=== TEXT PASSAGE ===
====

7

Let $A$ and $B$ be two disjoint events in a probability space and suppose that one of the two events has zero probability. According to the standard definition of independence, this means that $A$ and $B$ are independent. Unfortunately this definition seems very counter-intuitive to me:

If both events are non-empty, then I would instead define them to be dependent, as the occurrence of one event excludes the occurrence of the other. Why has the math community accepted a different definition? Just out of convenience? What would be the consequences if we changed the definition?

ryang
  • 38,879
  • 14
  • 81
  • 179
Filippo
  • 3,536
  • 6
    Independence means that $P(A\cap B)=P(A)\times P(B)$. If one or both of $A,B$ have probability $0$ then this clearly holds. Sure, you could modify the definition to exclude this case...but then you'd have an extra condition to test every time you wanted to show independence. – lulu Feb 07 '23 at 13:28
  • I think it is also about the choice of how events are defined. The idea of "disjoint events" in a "space" is rooted in a certain representation of certain kinds of events. – Alex K Feb 07 '23 at 13:33
  • Yes, empty event is independent from any event by definition of independence. – kludg Feb 07 '23 at 13:48
  • 1
    To be sure, excluding this case would make some "intuitive" statements true. Like "No event is independent of itself". Seems obvious, but of course events with probability $0$ are independent of themselves under the standard definition. In practice, I often exclude "degenerate cases" when discussing the intuitive aspects of independence. – lulu Feb 07 '23 at 13:51
  • Non-empty events can be independent, if their interaction has right size; if the interaction is empty, then the events are dependent. – kludg Feb 07 '23 at 13:56
  • I think you should think of independence as a property that concerns probabilities of occurrences and not so much as a property concerning occurrences. – drhab Feb 07 '23 at 14:10
  • @drhab I think if independence can be explained only in terms of probabilities, this is occasional independence. Quite often independence have intuitive meaning that does not need calculation, – kludg Feb 07 '23 at 14:33
  • @drhab Could you please elaborate? I am not sure that I get your point. – Filippo Feb 08 '23 at 16:00
  • Asking myself: is there independence? I discern two layers. The coarse one focusses on probabilities and the finer on events. If e.g. $\varnothing\neq A\subseteq B$ and $P(A)=0$ and $P(B)<1$ then according to the coarse one there is independence because $P(A\cap B)=0=P(A)\times P(B)$. According to the fine there is no independence because $P(B|A)=1\neq P(B)$. Which one should we go for? I would recommend the coarse then because our common and nice working definition of independence uses straight probabilities, and not conditional ones. – drhab Feb 09 '23 at 08:33
  • I understand that new questions (e.g. what is the definition of $P(B|A)$ in this context? Or: is $P(B|A)$ überhaupt defined? ) arise then, and to be honest I do not really have a covering answer on that. – drhab Feb 09 '23 at 08:35
  • @drhab Thank you for the comments. AFAIU you have provided a second example where the „fine“ definition and the „coarse“ definition do not agree. Nice. – Filippo Feb 10 '23 at 20:10
  • 1
    I posed a similar question here (Dartboard paradox), and concluded that the intuitive characterisation of independence is premised on not conditioning on a zero-probability event (which need not even be an empty event). This comment merely affirms, rather than actually answers, your question. – ryang Feb 21 '23 at 14:29

3 Answers3

2

Why do we define independence in a way that allows for an event of probability zero to be independent of another event?

====

=== MATERIAL SHOWN ===
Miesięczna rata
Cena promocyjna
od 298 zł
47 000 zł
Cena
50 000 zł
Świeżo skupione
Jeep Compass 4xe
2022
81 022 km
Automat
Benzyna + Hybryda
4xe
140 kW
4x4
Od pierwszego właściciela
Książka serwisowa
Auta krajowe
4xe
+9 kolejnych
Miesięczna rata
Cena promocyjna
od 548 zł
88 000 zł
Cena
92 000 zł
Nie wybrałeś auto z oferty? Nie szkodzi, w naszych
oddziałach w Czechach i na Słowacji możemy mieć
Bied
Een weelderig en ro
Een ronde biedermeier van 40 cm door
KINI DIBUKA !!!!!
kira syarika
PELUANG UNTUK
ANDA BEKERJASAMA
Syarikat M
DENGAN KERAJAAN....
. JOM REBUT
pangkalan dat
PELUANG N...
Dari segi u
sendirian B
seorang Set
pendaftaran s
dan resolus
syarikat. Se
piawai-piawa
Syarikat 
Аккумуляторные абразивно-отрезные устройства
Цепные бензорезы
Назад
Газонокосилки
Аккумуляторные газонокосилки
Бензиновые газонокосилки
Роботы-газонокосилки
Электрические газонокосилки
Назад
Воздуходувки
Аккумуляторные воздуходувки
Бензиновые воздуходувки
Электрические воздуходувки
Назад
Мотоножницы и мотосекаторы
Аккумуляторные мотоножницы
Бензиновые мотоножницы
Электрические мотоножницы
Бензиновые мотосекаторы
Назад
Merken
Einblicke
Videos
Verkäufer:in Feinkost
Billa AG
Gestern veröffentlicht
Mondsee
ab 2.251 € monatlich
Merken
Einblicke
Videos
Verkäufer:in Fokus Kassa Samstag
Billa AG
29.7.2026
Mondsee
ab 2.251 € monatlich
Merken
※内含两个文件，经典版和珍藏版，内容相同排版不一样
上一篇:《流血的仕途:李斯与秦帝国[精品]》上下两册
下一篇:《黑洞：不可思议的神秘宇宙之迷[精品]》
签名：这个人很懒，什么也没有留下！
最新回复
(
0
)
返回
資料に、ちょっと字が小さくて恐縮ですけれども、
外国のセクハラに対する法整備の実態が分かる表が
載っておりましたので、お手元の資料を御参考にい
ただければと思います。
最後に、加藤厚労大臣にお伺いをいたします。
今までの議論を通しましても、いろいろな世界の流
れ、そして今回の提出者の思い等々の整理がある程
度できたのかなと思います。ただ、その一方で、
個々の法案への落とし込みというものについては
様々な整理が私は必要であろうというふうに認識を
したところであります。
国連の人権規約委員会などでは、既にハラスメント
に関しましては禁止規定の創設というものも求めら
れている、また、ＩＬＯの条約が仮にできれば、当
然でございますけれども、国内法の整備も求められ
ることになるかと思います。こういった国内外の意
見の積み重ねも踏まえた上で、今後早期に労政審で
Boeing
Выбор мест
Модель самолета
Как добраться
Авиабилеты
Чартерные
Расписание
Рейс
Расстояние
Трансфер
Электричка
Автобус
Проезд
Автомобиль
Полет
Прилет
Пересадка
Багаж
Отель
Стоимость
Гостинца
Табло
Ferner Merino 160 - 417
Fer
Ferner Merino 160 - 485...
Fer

====

=== ASSIGNMENT 1 ===
List the usernames of everyone who posted a comment in the thread on independence and probability-zero events.
=== ASSIGNMENT 2 ===
In the thread on independence and probability-zero events, which intuitive statement does lulu say would become true if the probability-zero case were excluded?
=== ASSIGNMENT 3 ===
Carry on the thread on independence and probability-zero events from the point where it stops.

=== TASK RESPONSE 1 ===
lulu, Alex K, kludg, drhab, Filippo, ryang

=== TASK RESPONSE 2 ===
"No event is independent of itself."

=== TASK RESPONSE 3 ===
The case you are referring to can be seen as degenerate. If one event has probability $0$ then there isn't a clear way to interpret the notion of independence intuitively (in order to know if an event occurring has some impact on another event, we first need that event to be possible). The reason that we define independence in the way that we do is simply out of convenience (as you speculate in the question). It is convenient to have one notion of independence so that we can apply lots of results that apply to independent events in as broad a way as possible. If we were to exclude the cases that you refer to, then this would just create additional work to prove that the standard results that follow for independent events also work in the case that you have excluded.

What would the consequences be if we modified the definition?

If we were to change the definition now, then there would be some real consequences. For example, in the standard proof of Kolmogorov's Zero-One Law, we use the fact that if the event $A$ is independent of itself then the probability of $A$ must be $0$ or $1$ (in other words: $P(A \cap A) = P(A)P(A)$ if and only if $P(A) = 0$ or $P(A)=1$) - this proof can be found in the book "Measure Theory" by Donald Cohn.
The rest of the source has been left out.